--- What you should do ---
From the records below, copy out only the lines that contain the word "watch".

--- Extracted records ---

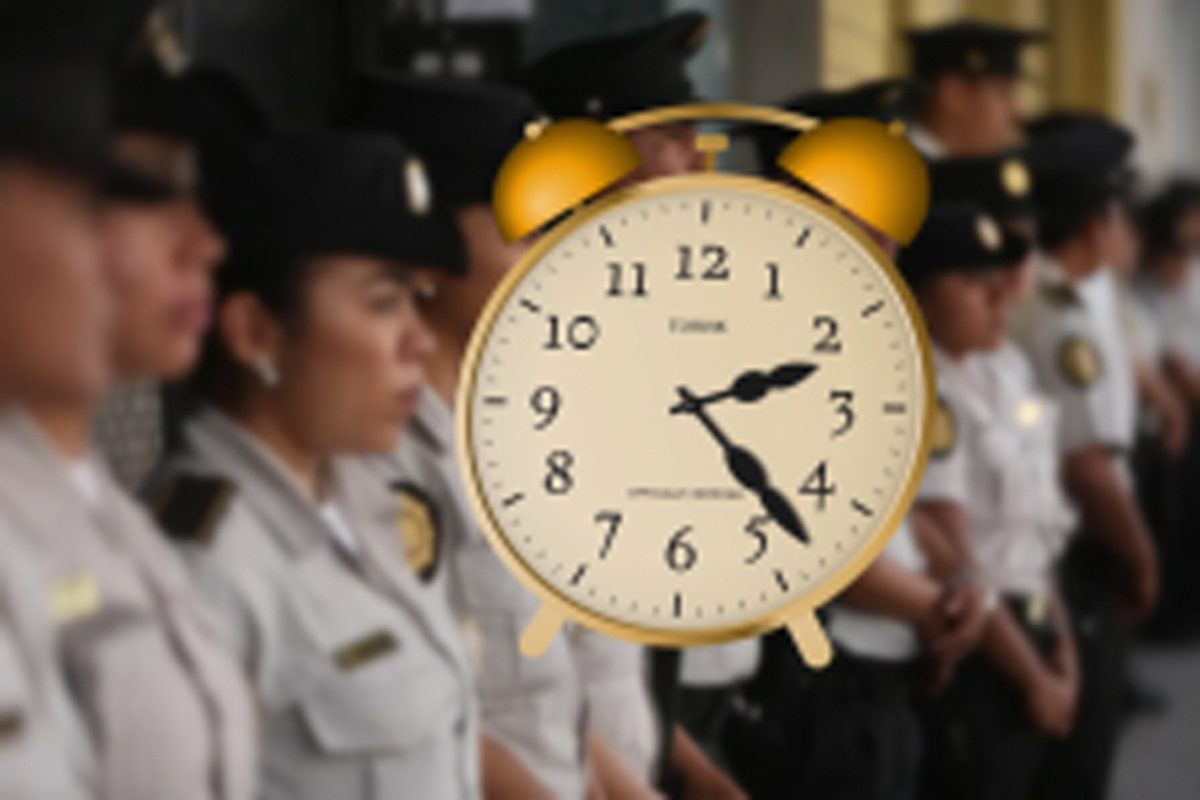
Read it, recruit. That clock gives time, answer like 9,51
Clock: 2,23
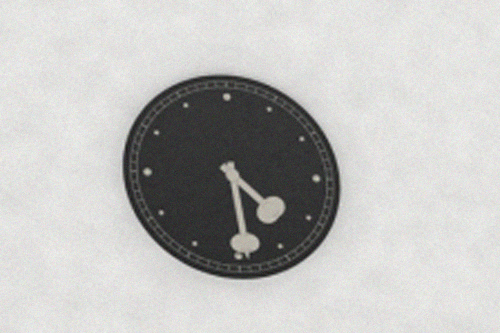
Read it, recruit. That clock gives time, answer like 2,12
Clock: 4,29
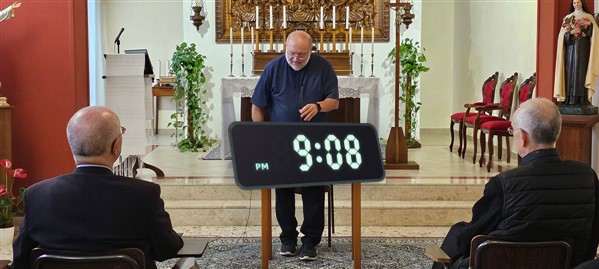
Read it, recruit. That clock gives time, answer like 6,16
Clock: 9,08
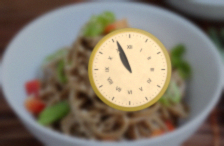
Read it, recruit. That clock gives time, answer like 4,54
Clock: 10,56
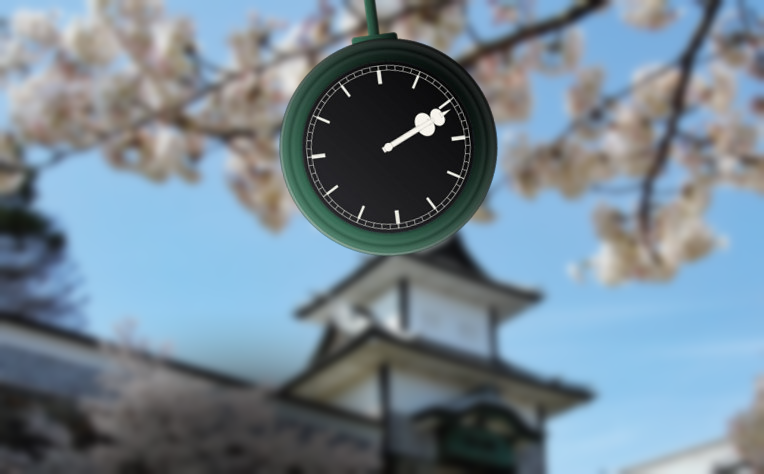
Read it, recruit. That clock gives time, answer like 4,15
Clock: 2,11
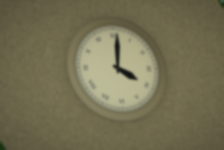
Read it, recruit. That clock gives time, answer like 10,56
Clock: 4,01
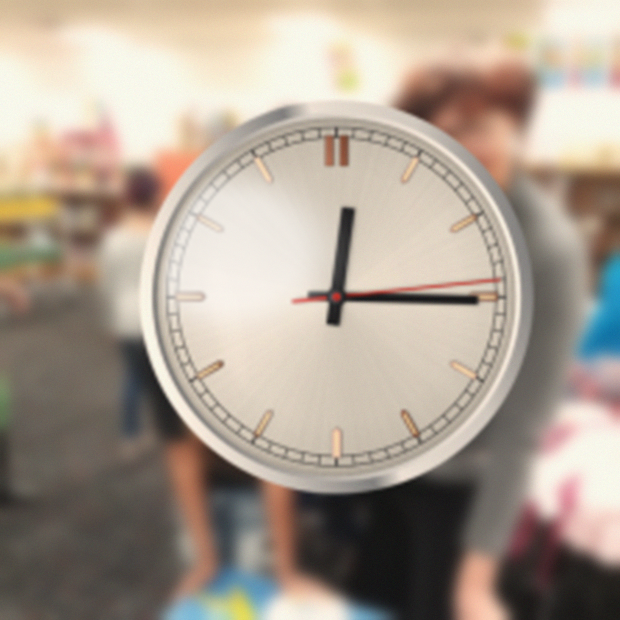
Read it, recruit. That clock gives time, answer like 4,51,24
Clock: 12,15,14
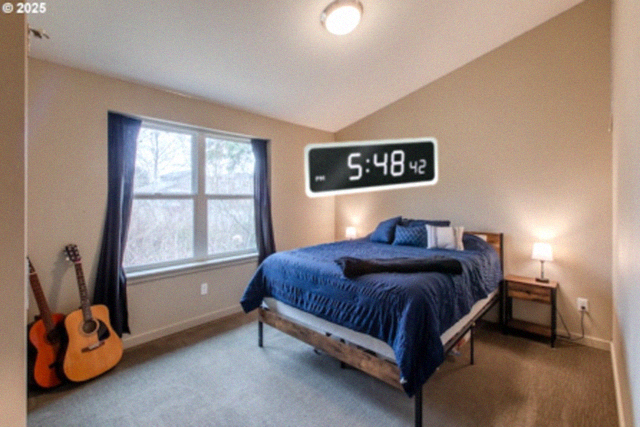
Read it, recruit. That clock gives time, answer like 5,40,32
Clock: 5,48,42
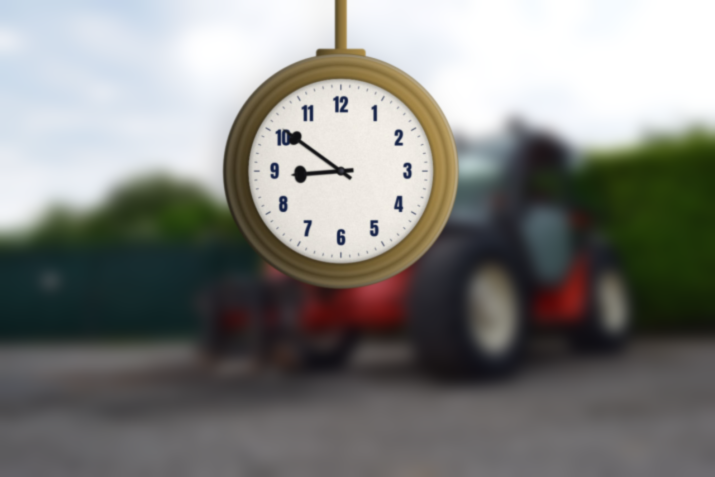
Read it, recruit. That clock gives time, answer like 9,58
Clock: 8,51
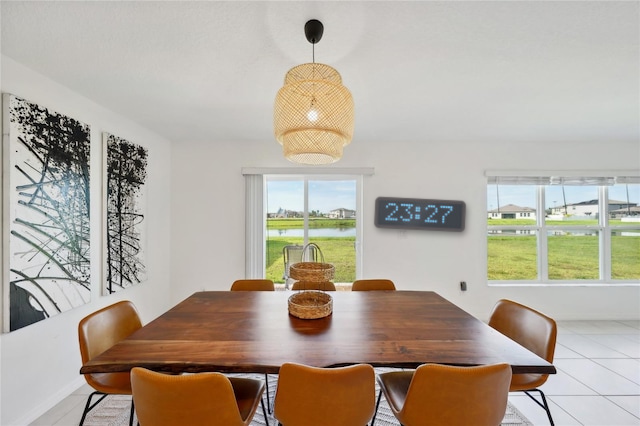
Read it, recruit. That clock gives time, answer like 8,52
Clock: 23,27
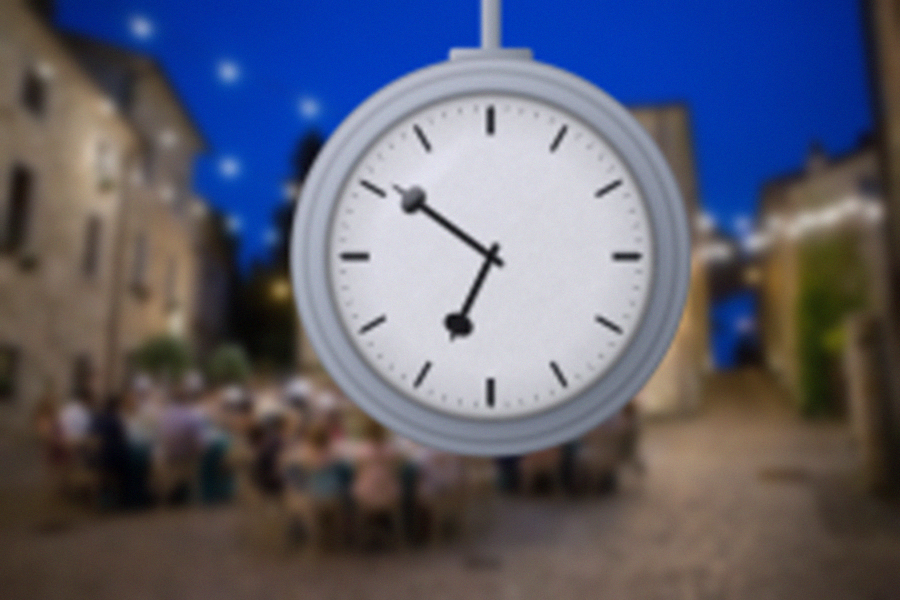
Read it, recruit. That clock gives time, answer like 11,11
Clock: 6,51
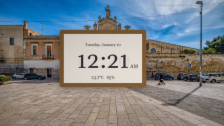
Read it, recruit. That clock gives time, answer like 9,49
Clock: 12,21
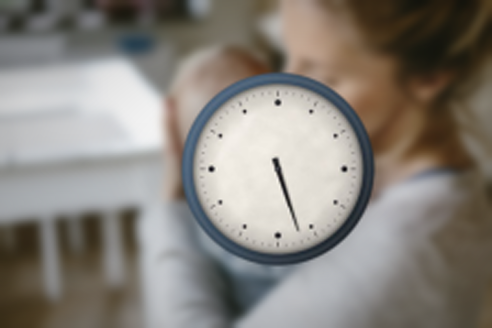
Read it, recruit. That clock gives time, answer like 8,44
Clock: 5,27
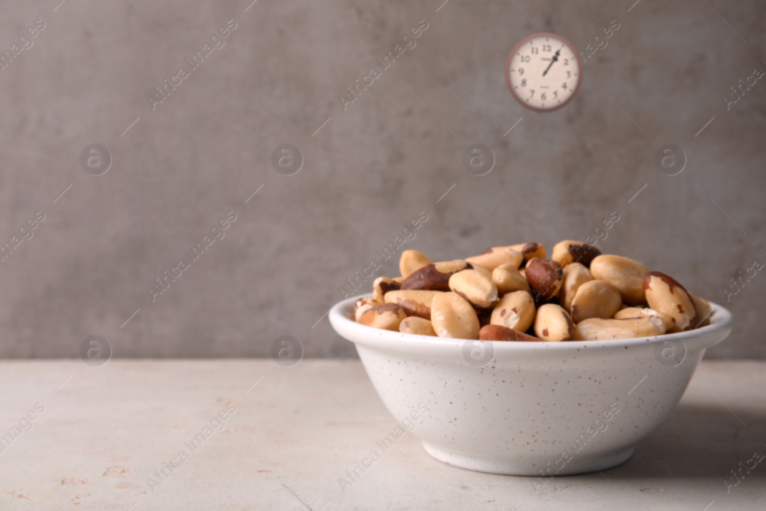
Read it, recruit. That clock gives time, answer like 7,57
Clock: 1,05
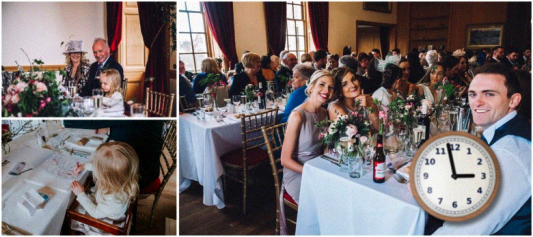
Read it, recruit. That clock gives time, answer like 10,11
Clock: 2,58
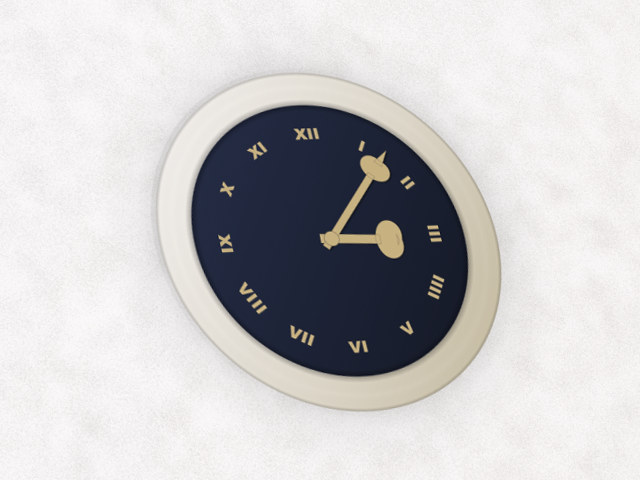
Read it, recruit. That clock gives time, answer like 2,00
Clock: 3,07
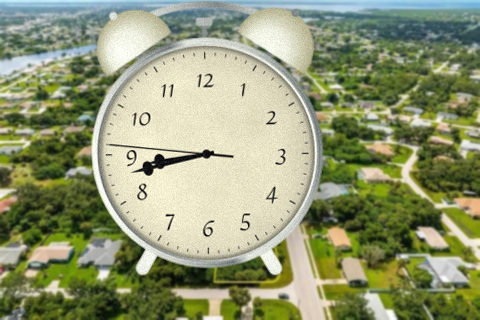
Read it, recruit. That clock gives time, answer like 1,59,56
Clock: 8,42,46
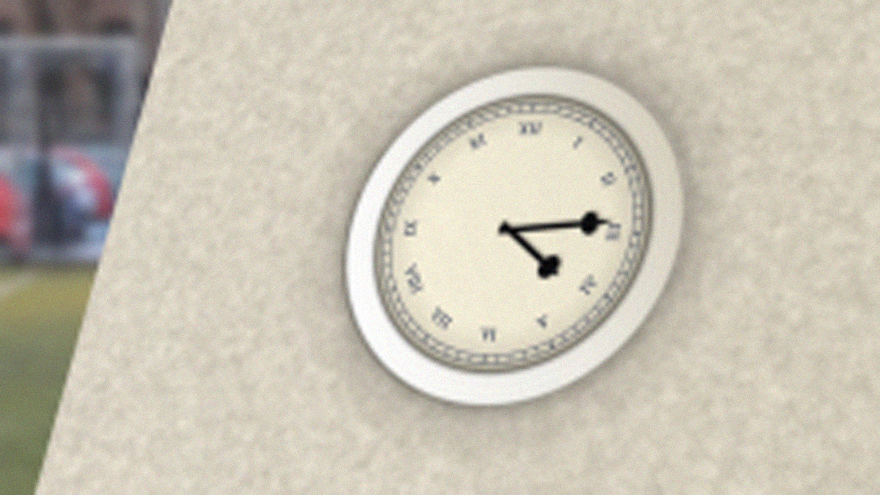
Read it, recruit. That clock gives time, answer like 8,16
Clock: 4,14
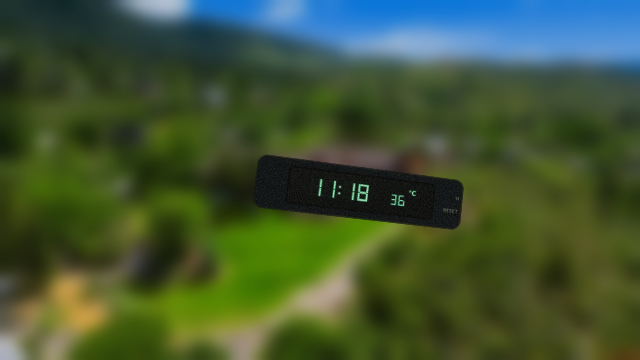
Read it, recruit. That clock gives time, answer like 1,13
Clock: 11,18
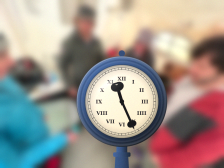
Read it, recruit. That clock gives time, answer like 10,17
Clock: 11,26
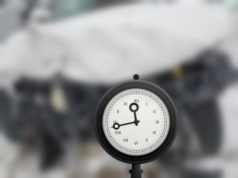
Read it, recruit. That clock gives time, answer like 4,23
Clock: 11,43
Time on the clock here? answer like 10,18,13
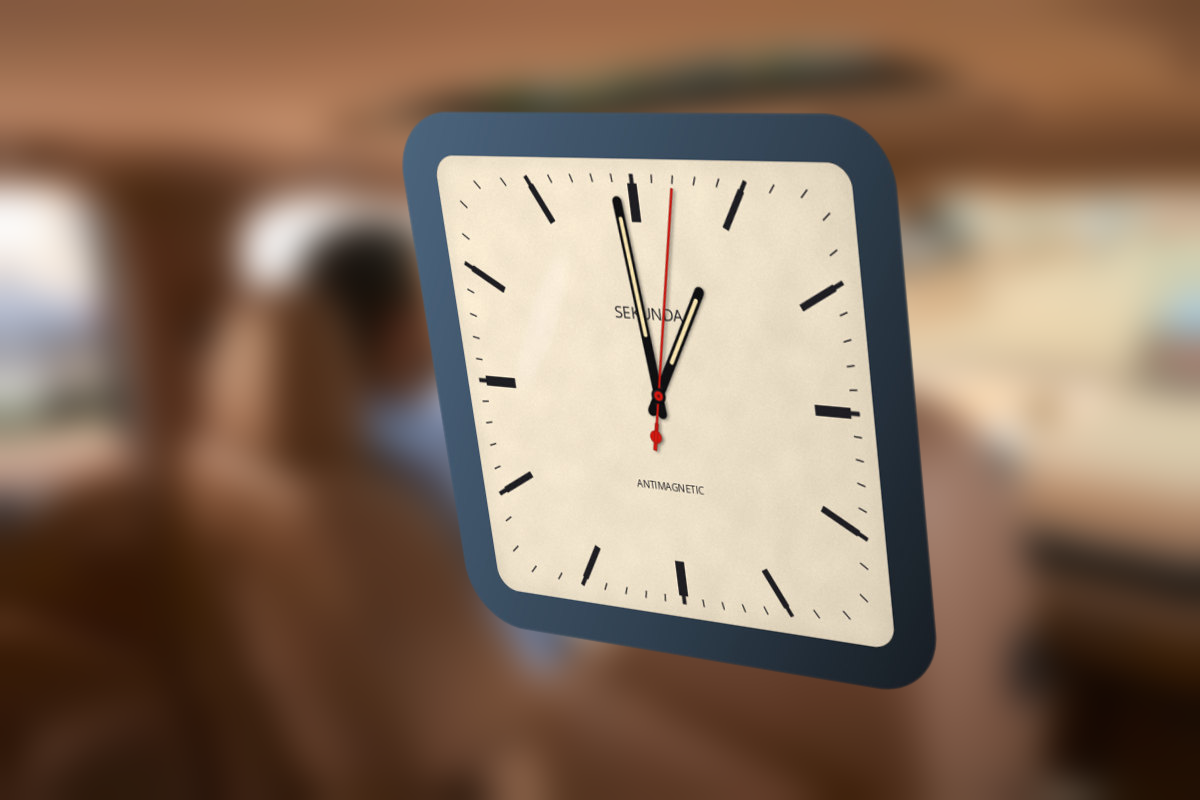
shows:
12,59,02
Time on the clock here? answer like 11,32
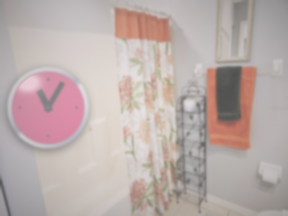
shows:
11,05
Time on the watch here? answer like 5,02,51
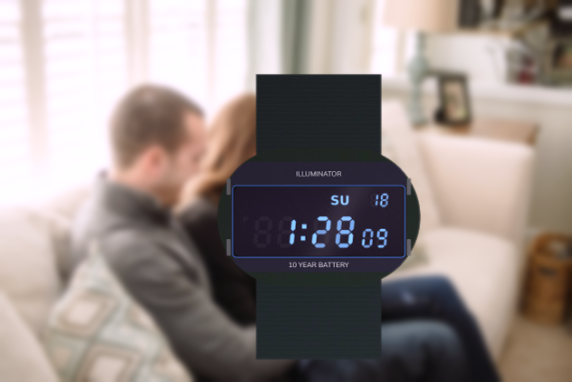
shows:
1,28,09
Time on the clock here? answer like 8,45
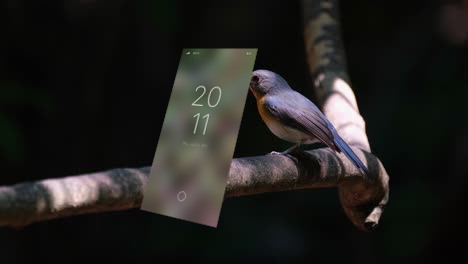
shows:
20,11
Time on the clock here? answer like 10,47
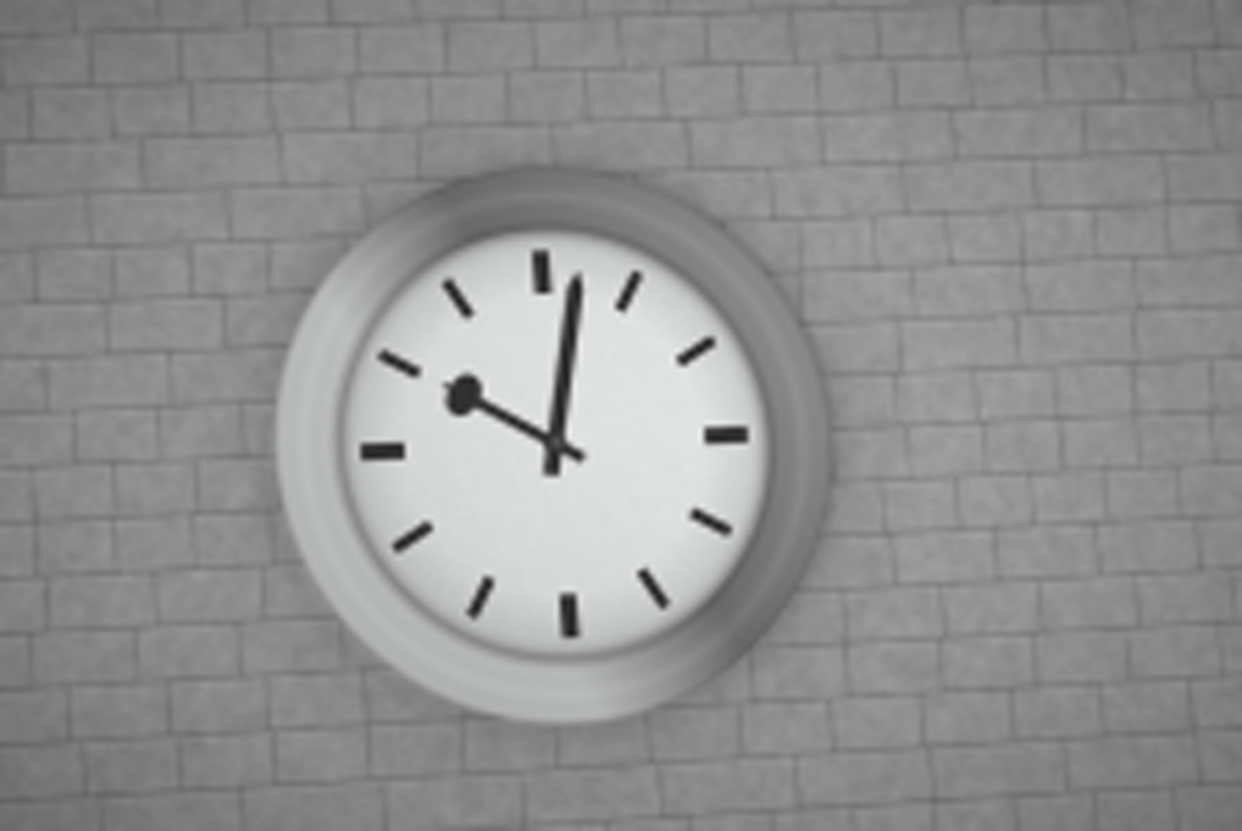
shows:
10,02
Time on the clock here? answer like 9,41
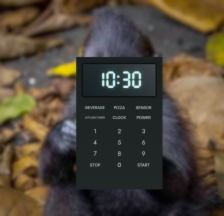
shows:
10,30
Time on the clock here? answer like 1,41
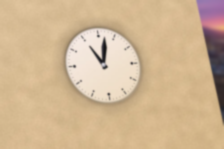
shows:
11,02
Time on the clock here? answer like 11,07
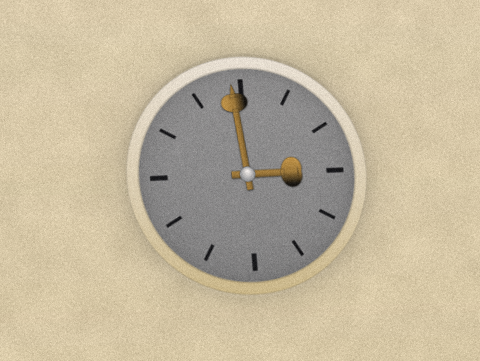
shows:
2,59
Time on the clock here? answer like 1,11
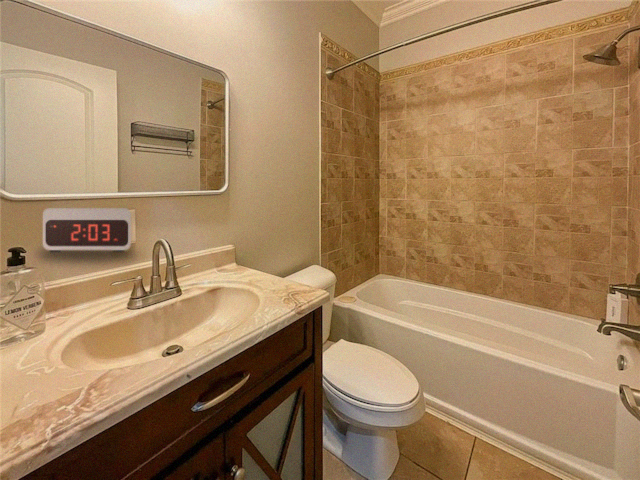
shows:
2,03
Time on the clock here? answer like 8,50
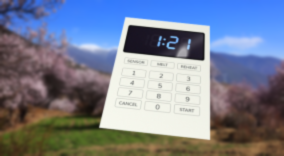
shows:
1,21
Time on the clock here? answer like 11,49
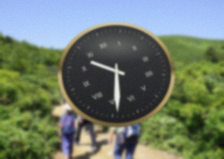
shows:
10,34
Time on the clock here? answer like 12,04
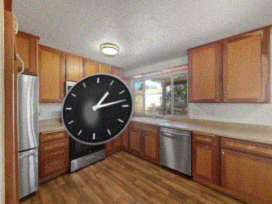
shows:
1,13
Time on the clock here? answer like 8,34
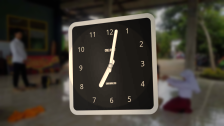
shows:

--- The result ---
Time on the watch here? answer like 5,02,51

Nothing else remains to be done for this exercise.